• WORK REQUIRED:
Copy every line from the records below that holds the word "each".

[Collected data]
- - - -
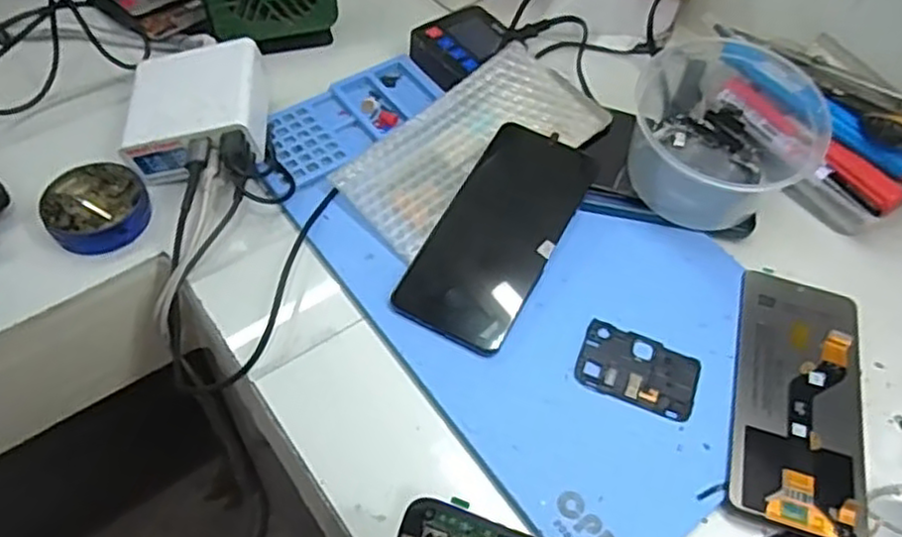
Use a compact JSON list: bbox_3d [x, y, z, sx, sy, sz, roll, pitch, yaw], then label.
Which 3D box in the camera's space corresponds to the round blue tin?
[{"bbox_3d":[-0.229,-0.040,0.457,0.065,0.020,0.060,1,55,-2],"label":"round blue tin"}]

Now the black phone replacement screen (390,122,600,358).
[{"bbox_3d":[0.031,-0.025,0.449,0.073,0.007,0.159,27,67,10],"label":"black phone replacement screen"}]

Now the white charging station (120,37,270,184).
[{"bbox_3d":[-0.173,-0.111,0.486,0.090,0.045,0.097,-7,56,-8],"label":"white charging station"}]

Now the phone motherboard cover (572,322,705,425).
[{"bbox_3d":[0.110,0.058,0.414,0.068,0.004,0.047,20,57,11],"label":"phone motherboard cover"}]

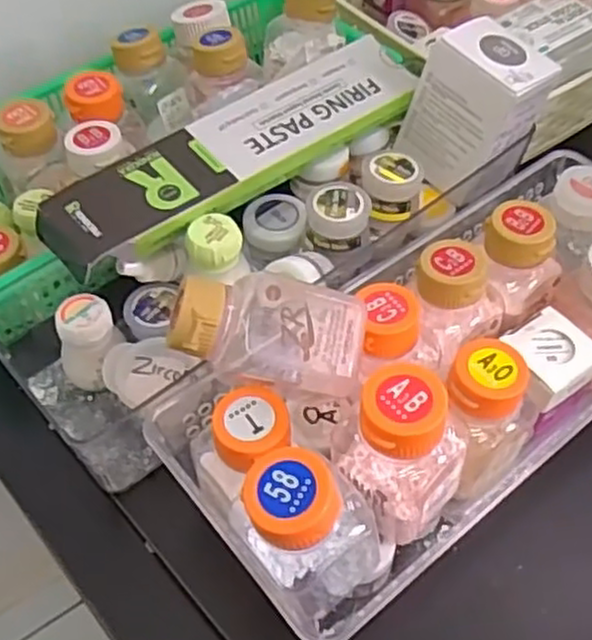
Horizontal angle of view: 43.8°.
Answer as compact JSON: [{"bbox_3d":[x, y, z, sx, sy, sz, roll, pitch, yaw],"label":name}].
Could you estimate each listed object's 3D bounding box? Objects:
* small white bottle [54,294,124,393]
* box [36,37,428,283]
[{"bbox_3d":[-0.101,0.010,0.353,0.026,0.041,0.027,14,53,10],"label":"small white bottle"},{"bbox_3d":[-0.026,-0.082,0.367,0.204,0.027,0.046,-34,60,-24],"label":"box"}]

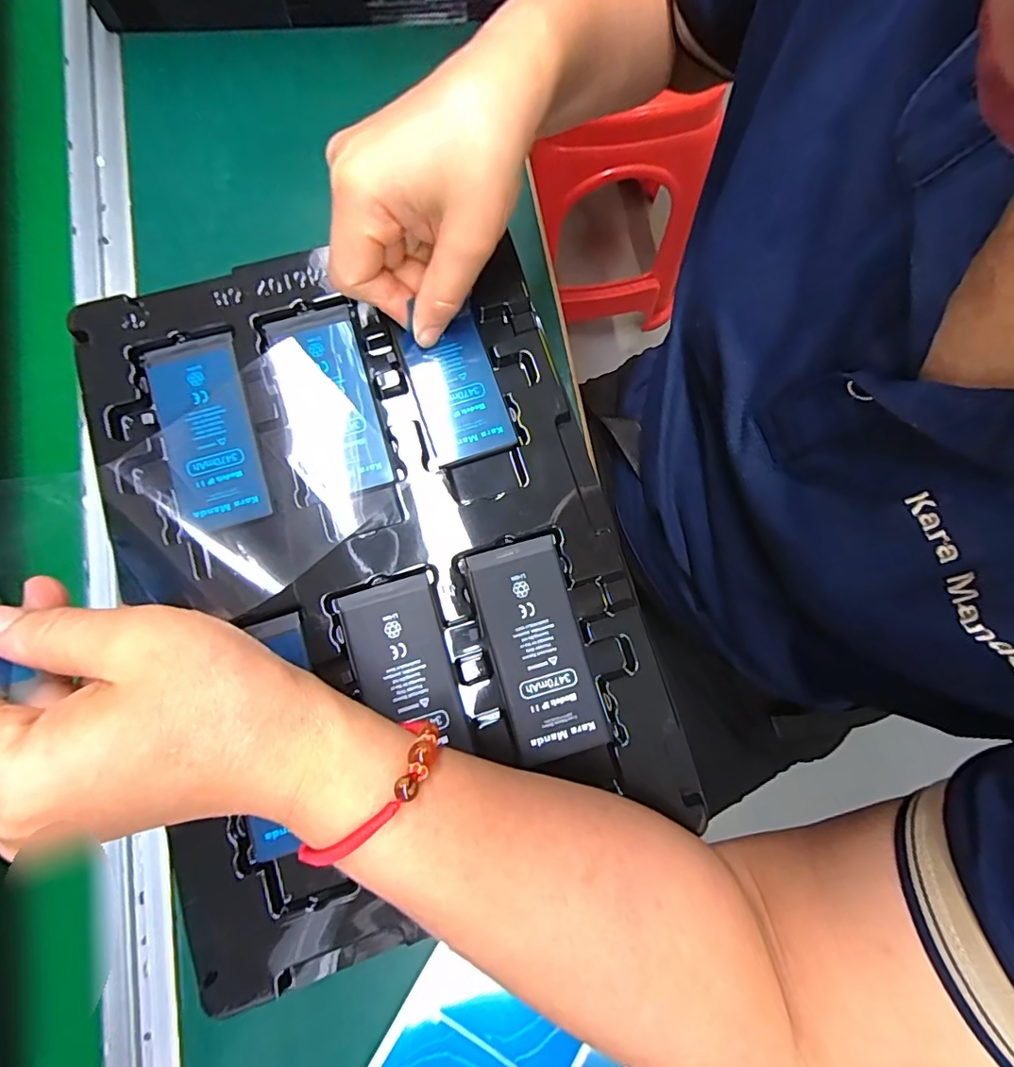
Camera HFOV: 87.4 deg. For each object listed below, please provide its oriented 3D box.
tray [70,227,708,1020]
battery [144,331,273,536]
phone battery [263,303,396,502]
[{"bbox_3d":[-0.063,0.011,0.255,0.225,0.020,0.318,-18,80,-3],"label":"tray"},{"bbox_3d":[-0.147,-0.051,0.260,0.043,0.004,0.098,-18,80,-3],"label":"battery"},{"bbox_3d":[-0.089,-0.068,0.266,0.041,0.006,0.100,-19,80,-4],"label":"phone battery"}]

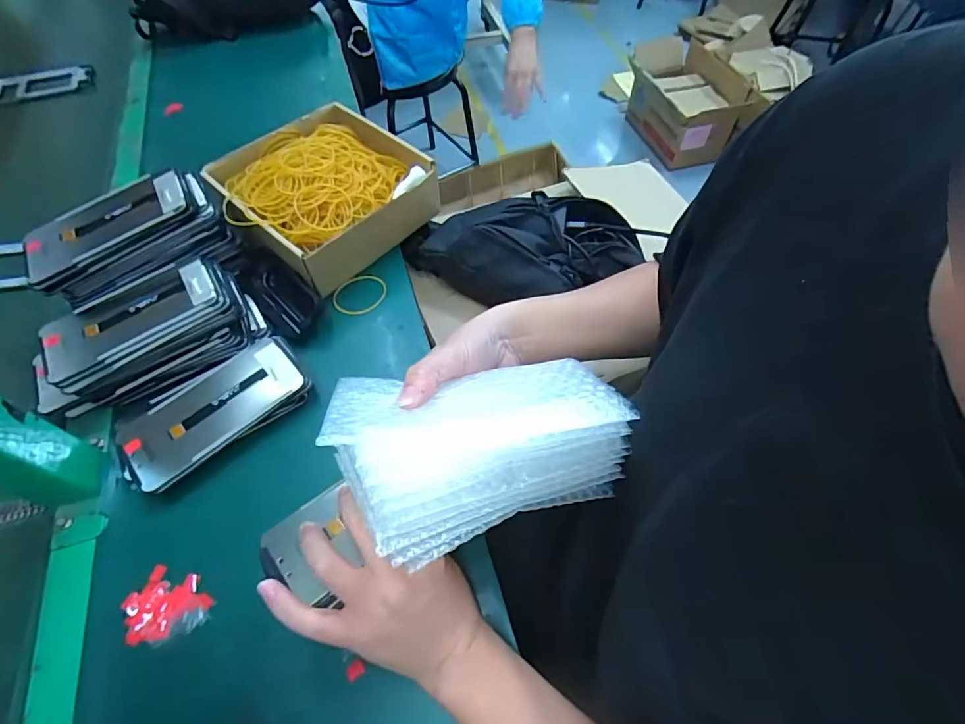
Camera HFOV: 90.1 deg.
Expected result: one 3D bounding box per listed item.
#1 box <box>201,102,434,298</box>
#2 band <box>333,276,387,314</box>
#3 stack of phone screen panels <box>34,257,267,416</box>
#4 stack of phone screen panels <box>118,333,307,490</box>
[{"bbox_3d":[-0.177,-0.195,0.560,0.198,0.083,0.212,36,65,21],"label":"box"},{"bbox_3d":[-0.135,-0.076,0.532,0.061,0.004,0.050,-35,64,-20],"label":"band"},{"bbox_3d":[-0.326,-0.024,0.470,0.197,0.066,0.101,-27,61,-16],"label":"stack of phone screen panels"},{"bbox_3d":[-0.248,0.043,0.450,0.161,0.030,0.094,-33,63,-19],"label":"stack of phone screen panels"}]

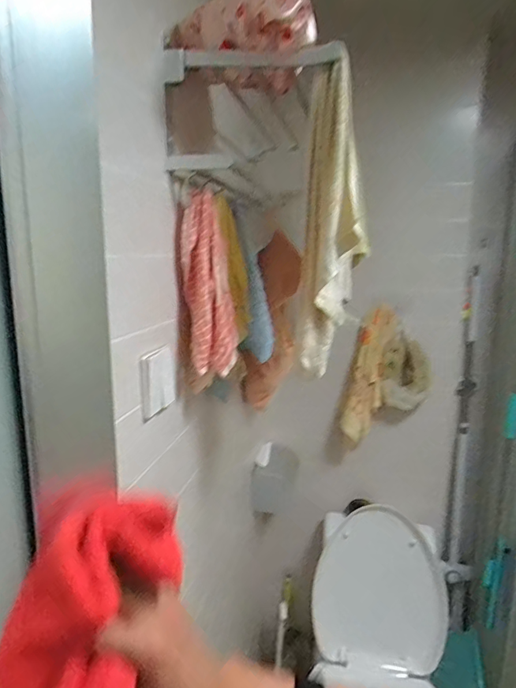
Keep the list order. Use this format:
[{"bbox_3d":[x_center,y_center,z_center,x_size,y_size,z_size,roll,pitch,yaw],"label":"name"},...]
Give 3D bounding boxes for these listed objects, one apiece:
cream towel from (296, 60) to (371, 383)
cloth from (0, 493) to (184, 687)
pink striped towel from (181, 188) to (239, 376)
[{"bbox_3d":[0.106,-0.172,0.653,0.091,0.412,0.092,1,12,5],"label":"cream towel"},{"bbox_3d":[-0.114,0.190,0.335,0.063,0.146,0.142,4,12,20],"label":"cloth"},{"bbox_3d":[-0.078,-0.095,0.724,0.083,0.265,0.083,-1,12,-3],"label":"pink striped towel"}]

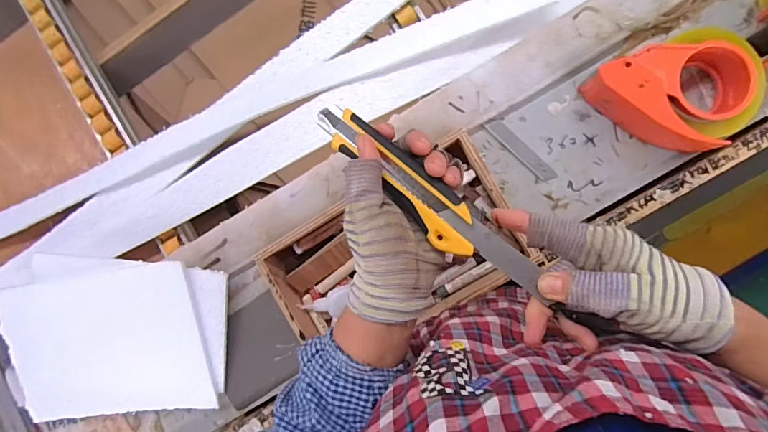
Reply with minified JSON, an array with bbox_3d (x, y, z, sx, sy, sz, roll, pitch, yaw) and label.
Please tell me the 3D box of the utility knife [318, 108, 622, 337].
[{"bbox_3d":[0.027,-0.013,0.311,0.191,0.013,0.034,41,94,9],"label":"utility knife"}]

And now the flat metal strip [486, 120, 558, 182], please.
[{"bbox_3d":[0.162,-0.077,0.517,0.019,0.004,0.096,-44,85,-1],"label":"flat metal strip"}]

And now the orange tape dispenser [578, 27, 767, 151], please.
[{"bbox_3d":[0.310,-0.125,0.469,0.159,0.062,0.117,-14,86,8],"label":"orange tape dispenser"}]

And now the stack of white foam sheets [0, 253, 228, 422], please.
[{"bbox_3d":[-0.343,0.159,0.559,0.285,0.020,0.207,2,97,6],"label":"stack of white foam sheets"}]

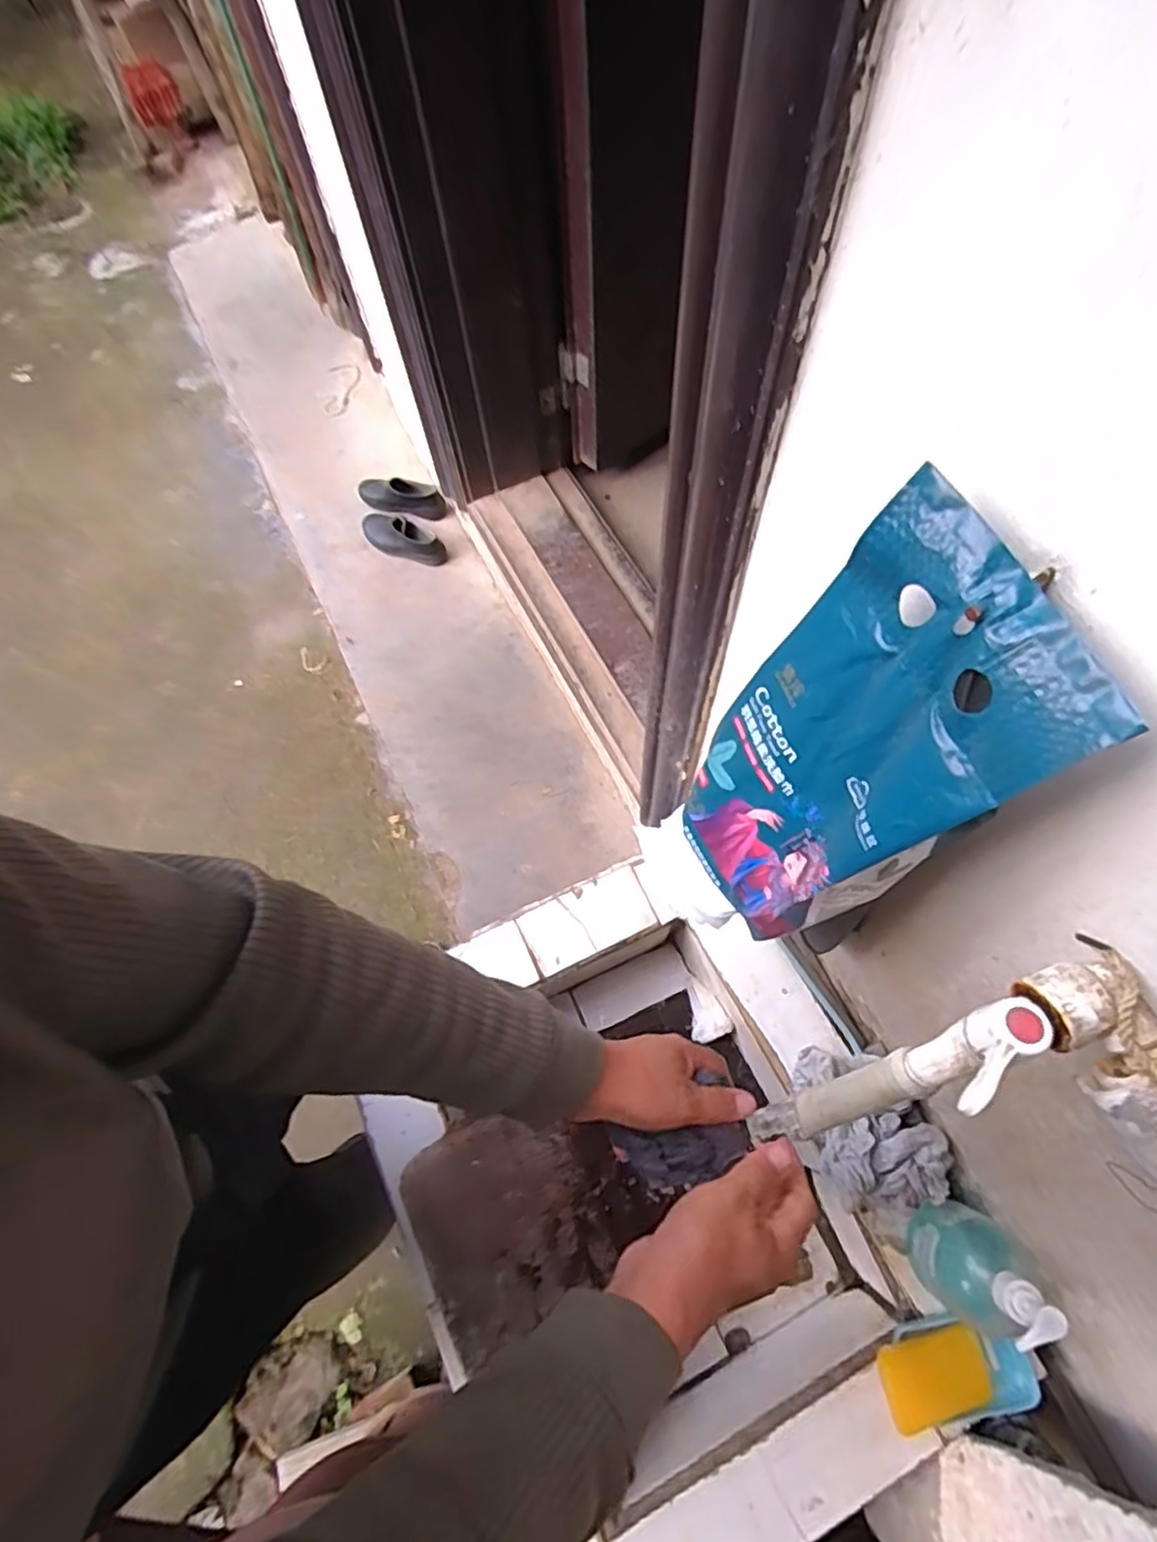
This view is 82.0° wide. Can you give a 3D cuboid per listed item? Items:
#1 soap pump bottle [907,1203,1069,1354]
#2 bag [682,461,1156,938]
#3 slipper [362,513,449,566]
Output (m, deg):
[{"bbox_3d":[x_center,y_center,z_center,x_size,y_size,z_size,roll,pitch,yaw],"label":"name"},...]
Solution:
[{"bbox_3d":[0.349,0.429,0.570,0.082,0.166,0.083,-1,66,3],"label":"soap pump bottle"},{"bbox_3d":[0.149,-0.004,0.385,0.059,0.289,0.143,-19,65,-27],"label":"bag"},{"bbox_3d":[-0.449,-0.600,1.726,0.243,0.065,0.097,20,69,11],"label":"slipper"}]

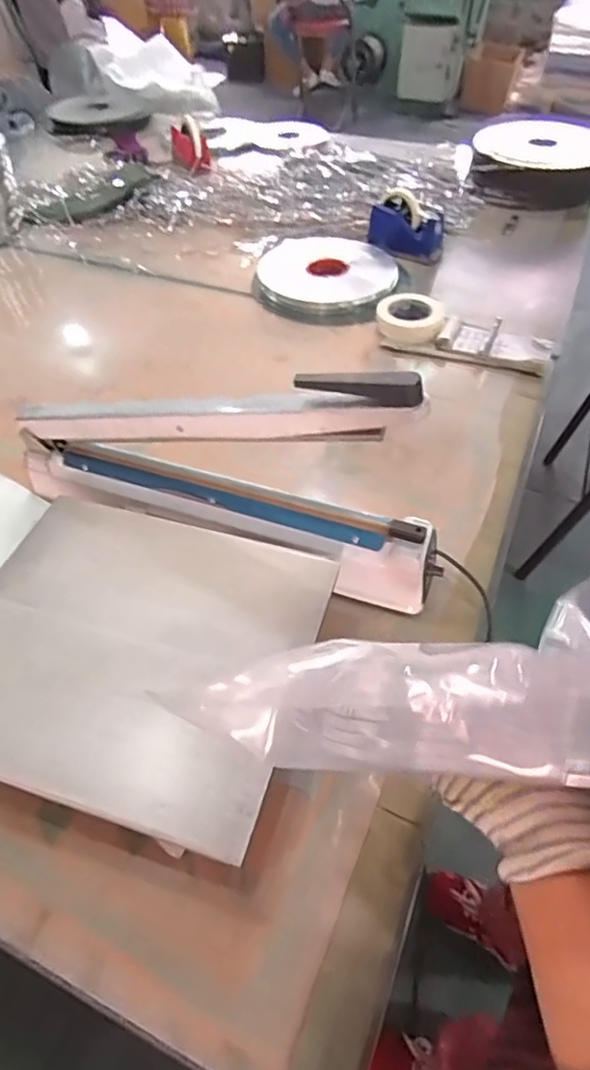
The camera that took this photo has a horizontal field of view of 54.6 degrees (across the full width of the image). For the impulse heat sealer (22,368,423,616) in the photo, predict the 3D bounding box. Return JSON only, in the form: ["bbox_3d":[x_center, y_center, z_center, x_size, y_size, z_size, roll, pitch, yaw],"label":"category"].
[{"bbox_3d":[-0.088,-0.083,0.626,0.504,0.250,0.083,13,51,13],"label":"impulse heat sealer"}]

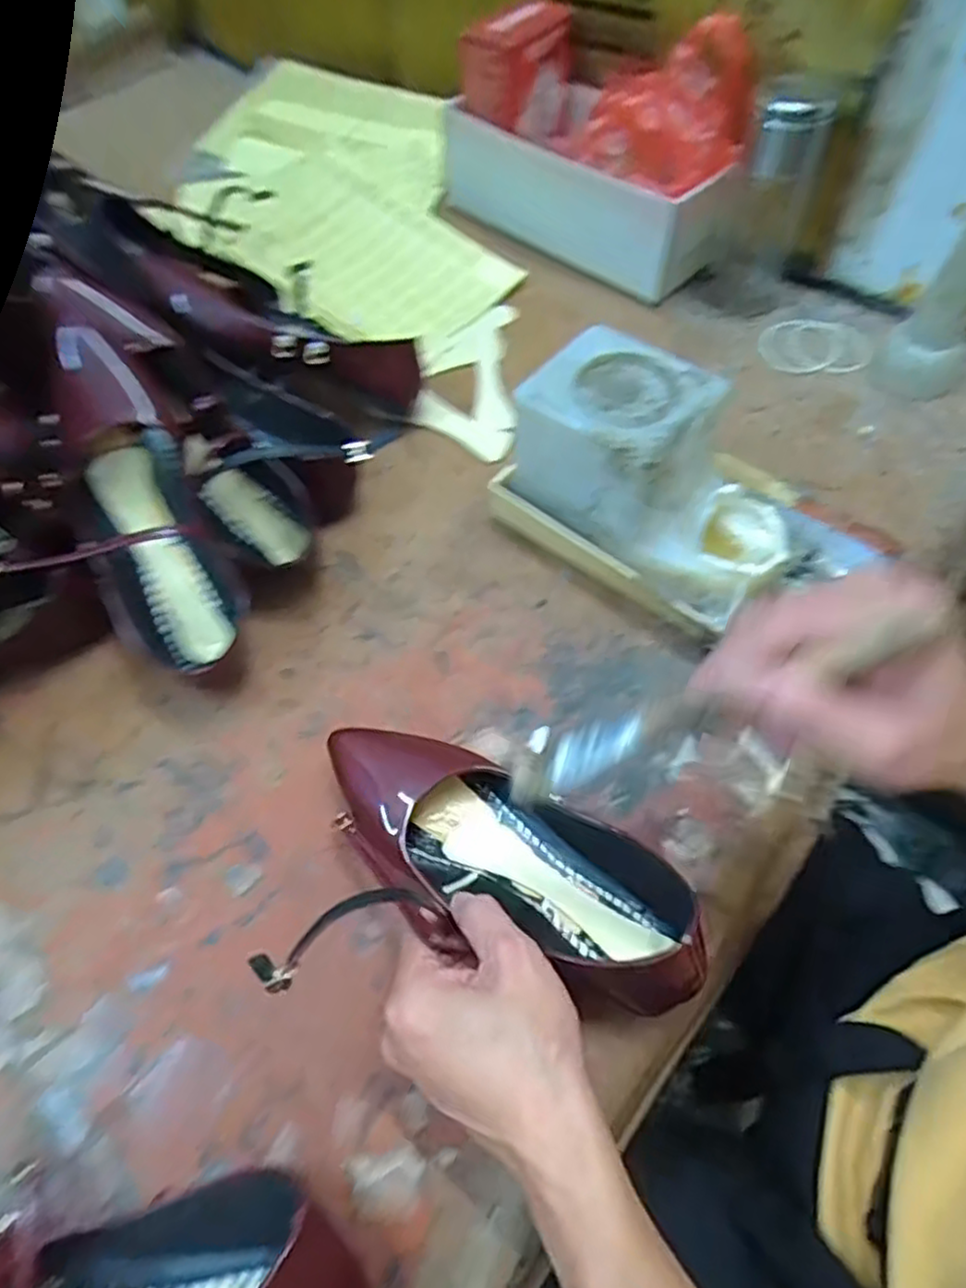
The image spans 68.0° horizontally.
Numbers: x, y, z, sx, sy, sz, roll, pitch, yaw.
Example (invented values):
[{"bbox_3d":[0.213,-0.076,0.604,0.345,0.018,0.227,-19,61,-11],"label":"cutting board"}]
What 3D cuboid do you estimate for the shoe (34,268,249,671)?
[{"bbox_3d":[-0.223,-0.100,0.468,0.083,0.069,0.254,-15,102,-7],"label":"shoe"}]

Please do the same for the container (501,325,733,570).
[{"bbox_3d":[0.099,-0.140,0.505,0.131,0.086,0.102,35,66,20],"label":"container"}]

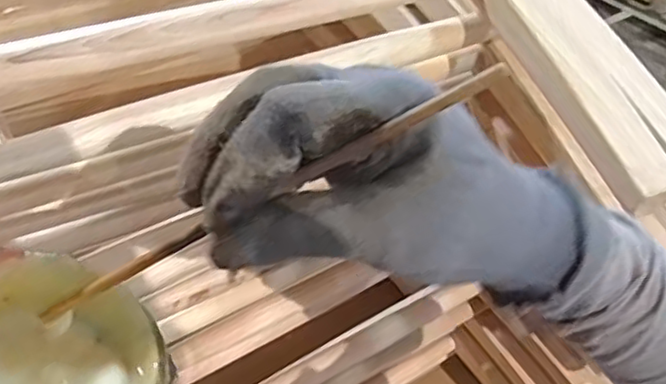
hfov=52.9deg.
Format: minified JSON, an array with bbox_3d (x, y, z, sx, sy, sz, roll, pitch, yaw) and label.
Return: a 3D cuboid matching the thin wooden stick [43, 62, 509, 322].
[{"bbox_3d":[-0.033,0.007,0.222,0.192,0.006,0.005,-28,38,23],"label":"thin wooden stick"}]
- - - -
• SOLUTION TO THIS TASK:
Could you estimate each listed object's 3D bounding box? Objects:
Camera HFOV: 87.4 deg. For each object listed below, please provide its oriented 3D box.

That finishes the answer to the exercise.